Not only can you print individual ROP chains, but you can print all gadgets found, organized by category, such as mov edx. There are hundreds of possibilities. You can also refine results by changing number of lines per gadget.

When printing results, there are many options for different types of filters to apply to exclude gadgets, such as ASLR, CFG, Windows system DLLs, or just simple bad bytes. This is all highly customizable.

Sometimes you need to obfuscate a certain gadget that might prove unavailable otherwise, due to bad bytes in the gadget address. We have many options for this, and you can exclude based on registers used or bad bytes as well.

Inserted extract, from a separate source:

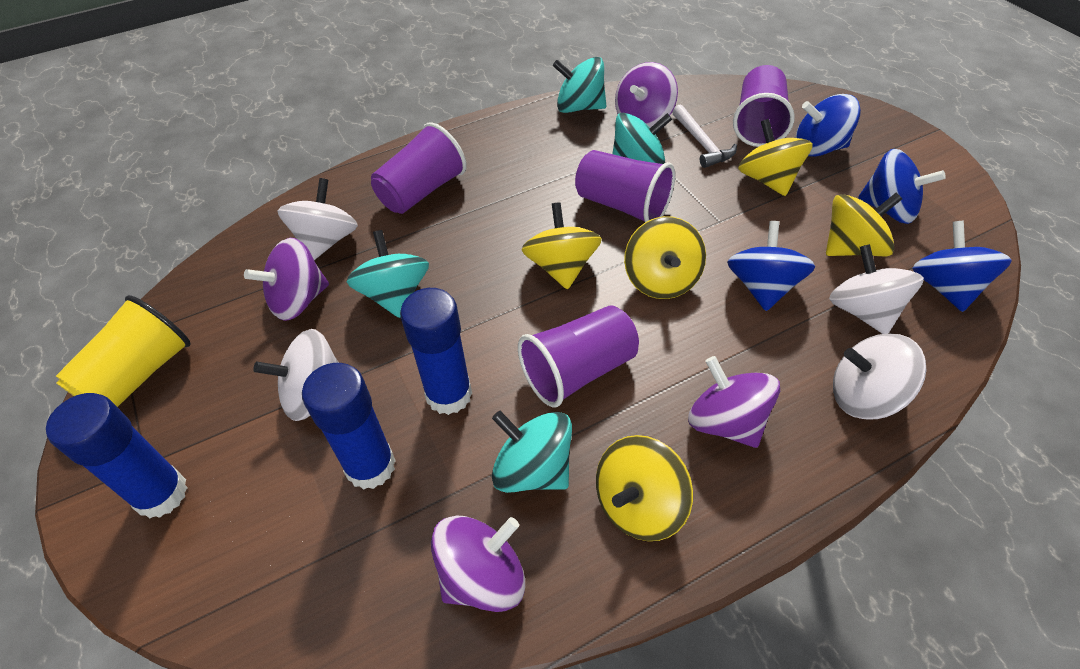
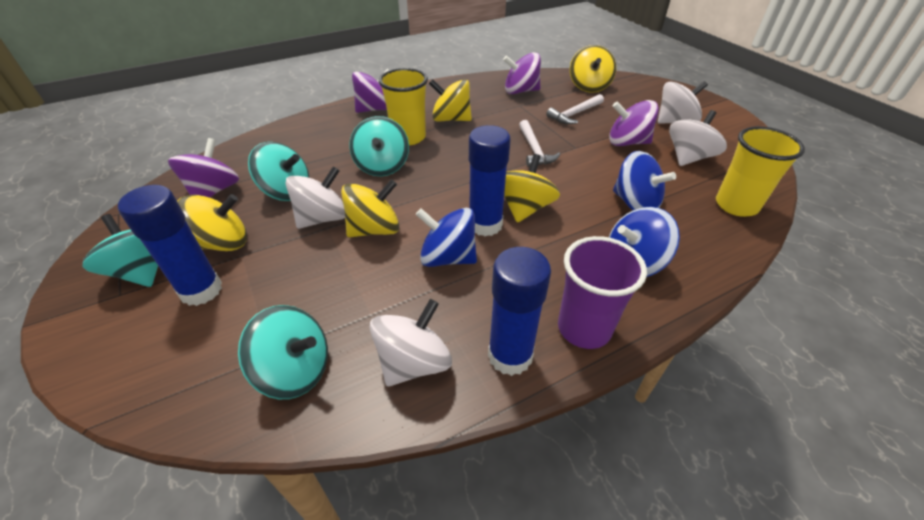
blue spinning top: 4 -> 3
purple cup: 4 -> 1
white hammer: 1 -> 2
yellow cup: 1 -> 2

Here the user used obfuscation to dynamically decode at runtime the address for a xor eax, edi # ret, which hypothetically he could not use otherwise. Once decoded, the push r32 / ret causes this to be immediately executed. This is a great way to use gadgets otherwise unavailable due to bad bytes. ROCKET completes this in seconds. Its ability to do this with integer overflow is all but guaranteed to work, assuming no issues with bad bytes or lack of availble registers (i.e. the user excluded too many registers).

Updates

09/18/2023 - Various enhancements; further support for variant ways of leaking the far jump that leads to the Windows syscall.

Acknowledgement

Shiva Shashank Kusuma works for Dr. Bramwell Brizendine as a graduate student to develop patterns for shellcodeless attacks. He has done great work, and he was also a co-speaker at DEFCON.